Dossier :  IMM-4863-06

Référence :  2007 CF 318

Ottawa (Ontario), le 26 mars 2007

En présence de Monsieur le juge Beaudry 

 

ENTRE :

KINIQUE KEMIRA WOODS

demanderesse

et

 

LE MINISTRE DE LA CITOYENNETÉ

ET DE L'IMMIGRATION

défendeur

 

 

MOTIFS DU JUGEMENT ET JUGEMENT

 

[1]               Il s’agit d’une demande de contrôle judiciaire, présentée en vertu du paragraphe 82.3 (1) de la Loi sur l’Immigration et la protection des réfugiés, L.C. 2001, c. 27 (la Loi), de la décision de Joel Moss, de la Section de la protection des réfugiés (le Tribunal), rendue le 9 août 2006. Le Tribunal a conclu que la demanderesse n'était pas «une réfugiée au sens de la Convention » ou une « personne à protéger ». La décision du Tribunal ainsi que les éléments de preuves sont en anglais tandis que les mémoires des parties sont en français. Les plaidoiries orales ont eu lieu en français, la présente décision sera donc en français.

 

QUESTION EN LITIGE

[2]                La décision du Tribunal est-elle manifestement déraisonnable?

 

[3]               Pour les motifs suivants, la réponse à cette question est négative. Par conséquent, la présente demande de contrôle judiciaire sera rejetée.

 

CONTEXTE FACTUEL

[4]               Citoyenne de Saint Vincent, la demanderesse est née le 1er  février 1994. Lors de l’audience du 26 juillet 2006, la demanderesse avait douze ans. Sa représentante désignée est sa mère, madame Astrid Lolita Woods, qui a témoigné au nom de la demanderesse.

 

[5]               Madame Woods vit au Canada depuis 2000. Elle a laissé la demanderesse sous la garde d’une amie puisque le père de celle-ci n’était pas disponible pour en prendre charge. Madame Woods a décidé de faire venir la demanderesse chez elle au Canada lorsque la gardienne désignée est tombée malade.

 

[6]               Madame Woods déclare que si la demanderesse devait retourner à Saint Vincent, elle serait entièrement abandonnée à ses propres moyens, se retrouverait dans la rue, le régime social pour les enfants de Saint Vincent étant inadéquat pour subvenir à ses besoins.

 

[7]               L’avocat de la demanderesse a reconnu qu’elle ne satisfait pas aux critères établis à l’article 96 de la Loi pour obtenir le statut de réfugiée au titre de la Convention. Son dossier a donc été examiné par le Tribunal en vertu de l’article 97 de la Loi. La décision négative établissant que la demanderesse ne soit pas une personne à protéger est l’objet de la présente demande de contrôle judiciaire.

 

DÉCISION CONTESTÉE

[8]               Ayant considéré l’ensemble du dossier et en se référant à la preuve documentaire concernant les services sociaux à Saint Vincent, le Tribunal a conclu ainsi :

 [. . .] Although the child welfare system is limited and is not up to the standards we have in Canada, nonetheless, the evidence before the tribunal does not suggest that on the balance of probabilities Kinique’s life would be in danger should she return to Saint Vincent and be referred to the child welfare authorities as an abandoned child.

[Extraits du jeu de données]
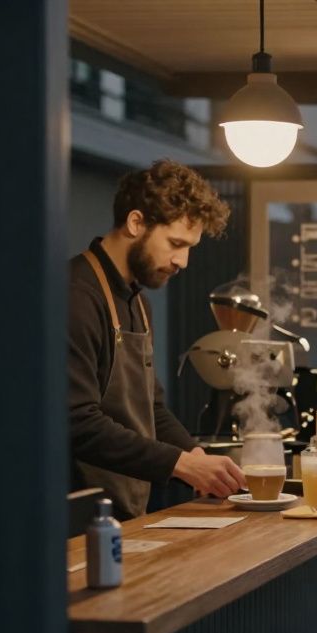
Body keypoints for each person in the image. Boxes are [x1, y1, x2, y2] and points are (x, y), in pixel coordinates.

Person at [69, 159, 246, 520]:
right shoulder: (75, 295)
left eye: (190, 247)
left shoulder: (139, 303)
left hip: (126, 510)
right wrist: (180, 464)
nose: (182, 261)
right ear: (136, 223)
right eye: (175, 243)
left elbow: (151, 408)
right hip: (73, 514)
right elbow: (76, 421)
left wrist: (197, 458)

==

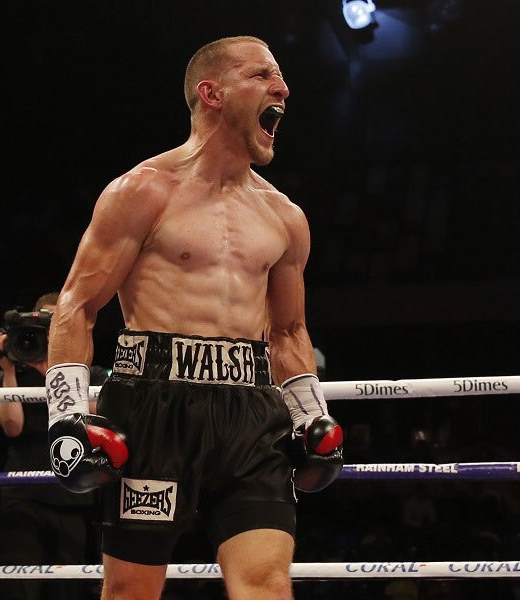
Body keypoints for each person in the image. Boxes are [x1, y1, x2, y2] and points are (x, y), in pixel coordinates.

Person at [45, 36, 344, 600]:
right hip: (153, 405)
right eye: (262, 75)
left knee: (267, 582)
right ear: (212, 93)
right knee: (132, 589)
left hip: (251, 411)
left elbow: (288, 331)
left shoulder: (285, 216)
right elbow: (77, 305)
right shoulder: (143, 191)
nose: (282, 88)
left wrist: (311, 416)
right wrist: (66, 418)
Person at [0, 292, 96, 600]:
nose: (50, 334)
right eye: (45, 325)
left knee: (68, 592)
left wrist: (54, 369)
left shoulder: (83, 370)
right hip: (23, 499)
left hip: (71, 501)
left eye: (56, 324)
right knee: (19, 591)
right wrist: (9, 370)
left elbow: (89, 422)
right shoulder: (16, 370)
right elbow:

§ Consigne A:
Répondez aux questions suivantes à partir de l'extrait fourni :
(i) À quelle date la décision de Joel Moss a-t-elle été rendue ?
(ii) Depuis quelle année madame Woods vit-elle au Canada ?
(iii) Quel âge avait la demanderesse lors de l'audience du 26 juillet 2006 ?
§ Consigne B:
Indiquez si chacune des affirmations suivantes concorde avec l'extrait fourni, en répondant par oui ou par non et en citant les mots décisifs.
(i) Les plaidoiries orales se sont déroulées en anglais.
(ii) L'avocat de la demanderesse a admis qu'elle ne remplit pas les critères de l'article 96 de la Loi.
(iii) La demande de contrôle judiciaire est accueillie.
§ Consigne C: Relevez toutes les dates complètes (jour, mois et année) qui figurent dans l'extrait fourni, dans leur ordre d'apparition.

§ Résultat A:
(i) Le 9 août 2006.
(ii) Depuis 2000.
(iii) Douze ans.

§ Résultat B:
(i) Non : « Les plaidoiries orales ont eu lieu en français ».
(ii) Oui : « L’avocat de la demanderesse a reconnu qu’elle ne satisfait pas aux critères établis à l’article 96 de la Loi ».
(iii) Non : « la présente demande de contrôle judiciaire sera rejetée ».

§ Résultat C:
26 mars 2007
9 août 2006
1er février 1994
26 juillet 2006